== AIM ==
Rewrite the portion of the entries below that opens with the line containing "genus: Eupatorium" and closes with the final line of the entries, replacing "common name" with "vernacular name" throughout and leaving everything else unchanged.

--------

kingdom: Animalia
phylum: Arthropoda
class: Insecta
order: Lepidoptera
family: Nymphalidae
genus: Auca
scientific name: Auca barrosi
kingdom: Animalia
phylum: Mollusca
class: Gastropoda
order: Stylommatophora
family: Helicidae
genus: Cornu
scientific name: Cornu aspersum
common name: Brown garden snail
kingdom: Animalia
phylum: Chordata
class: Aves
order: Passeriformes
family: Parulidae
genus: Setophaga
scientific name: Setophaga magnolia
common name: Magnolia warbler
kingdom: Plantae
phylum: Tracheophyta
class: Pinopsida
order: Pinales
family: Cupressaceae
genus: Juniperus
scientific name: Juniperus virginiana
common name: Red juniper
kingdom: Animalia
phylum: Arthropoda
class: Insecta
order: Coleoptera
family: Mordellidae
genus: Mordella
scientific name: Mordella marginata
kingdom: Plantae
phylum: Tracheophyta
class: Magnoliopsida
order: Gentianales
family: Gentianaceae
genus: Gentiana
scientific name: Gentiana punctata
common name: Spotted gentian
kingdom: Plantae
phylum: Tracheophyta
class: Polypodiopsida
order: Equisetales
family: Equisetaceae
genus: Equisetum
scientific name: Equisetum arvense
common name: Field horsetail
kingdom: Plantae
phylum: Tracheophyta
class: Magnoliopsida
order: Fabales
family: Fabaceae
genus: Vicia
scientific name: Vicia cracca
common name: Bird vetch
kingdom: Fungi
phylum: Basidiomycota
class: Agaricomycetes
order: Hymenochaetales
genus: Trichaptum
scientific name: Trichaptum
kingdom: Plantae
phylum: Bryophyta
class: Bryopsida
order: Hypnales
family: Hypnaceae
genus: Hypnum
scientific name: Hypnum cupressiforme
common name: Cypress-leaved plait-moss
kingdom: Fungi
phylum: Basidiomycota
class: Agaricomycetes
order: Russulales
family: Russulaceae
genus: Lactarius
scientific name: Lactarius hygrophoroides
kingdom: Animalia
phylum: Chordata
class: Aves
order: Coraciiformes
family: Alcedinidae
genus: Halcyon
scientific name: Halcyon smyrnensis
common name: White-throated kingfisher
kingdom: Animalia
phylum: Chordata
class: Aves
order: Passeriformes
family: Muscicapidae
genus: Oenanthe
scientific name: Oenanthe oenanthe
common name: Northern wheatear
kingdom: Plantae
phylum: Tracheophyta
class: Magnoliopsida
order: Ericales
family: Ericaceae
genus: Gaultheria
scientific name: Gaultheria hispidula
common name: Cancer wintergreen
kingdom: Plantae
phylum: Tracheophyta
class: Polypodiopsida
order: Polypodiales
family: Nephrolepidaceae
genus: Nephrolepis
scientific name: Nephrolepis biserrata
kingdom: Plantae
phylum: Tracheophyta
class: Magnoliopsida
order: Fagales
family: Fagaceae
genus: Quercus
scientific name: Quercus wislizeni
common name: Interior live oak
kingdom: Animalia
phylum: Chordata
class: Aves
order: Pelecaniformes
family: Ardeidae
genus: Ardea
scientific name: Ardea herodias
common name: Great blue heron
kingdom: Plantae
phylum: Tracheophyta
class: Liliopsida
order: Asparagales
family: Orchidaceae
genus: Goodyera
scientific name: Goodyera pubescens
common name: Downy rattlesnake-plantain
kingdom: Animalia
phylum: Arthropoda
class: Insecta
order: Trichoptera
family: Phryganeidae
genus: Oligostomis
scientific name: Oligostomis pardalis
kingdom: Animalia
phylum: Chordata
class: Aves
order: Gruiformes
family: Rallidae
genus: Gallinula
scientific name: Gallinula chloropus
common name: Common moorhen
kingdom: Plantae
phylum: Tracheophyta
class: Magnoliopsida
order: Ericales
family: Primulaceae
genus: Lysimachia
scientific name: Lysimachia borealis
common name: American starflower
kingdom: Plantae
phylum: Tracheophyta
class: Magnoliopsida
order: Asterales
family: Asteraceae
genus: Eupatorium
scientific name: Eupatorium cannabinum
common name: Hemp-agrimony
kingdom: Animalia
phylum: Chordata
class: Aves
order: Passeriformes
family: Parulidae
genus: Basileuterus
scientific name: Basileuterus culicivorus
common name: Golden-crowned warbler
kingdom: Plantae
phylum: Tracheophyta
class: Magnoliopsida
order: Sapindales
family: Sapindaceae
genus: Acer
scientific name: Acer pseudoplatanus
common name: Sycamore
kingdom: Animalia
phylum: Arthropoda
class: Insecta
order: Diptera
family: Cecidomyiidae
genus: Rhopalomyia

--------

== TASK RESULT ==
genus: Eupatorium
scientific name: Eupatorium cannabinum
vernacular name: Hemp-agrimony
kingdom: Animalia
phylum: Chordata
class: Aves
order: Passeriformes
family: Parulidae
genus: Basileuterus
scientific name: Basileuterus culicivorus
vernacular name: Golden-crowned warbler
kingdom: Plantae
phylum: Tracheophyta
class: Magnoliopsida
order: Sapindales
family: Sapindaceae
genus: Acer
scientific name: Acer pseudoplatanus
vernacular name: Sycamore
kingdom: Animalia
phylum: Arthropoda
class: Insecta
order: Diptera
family: Cecidomyiidae
genus: Rhopalomyia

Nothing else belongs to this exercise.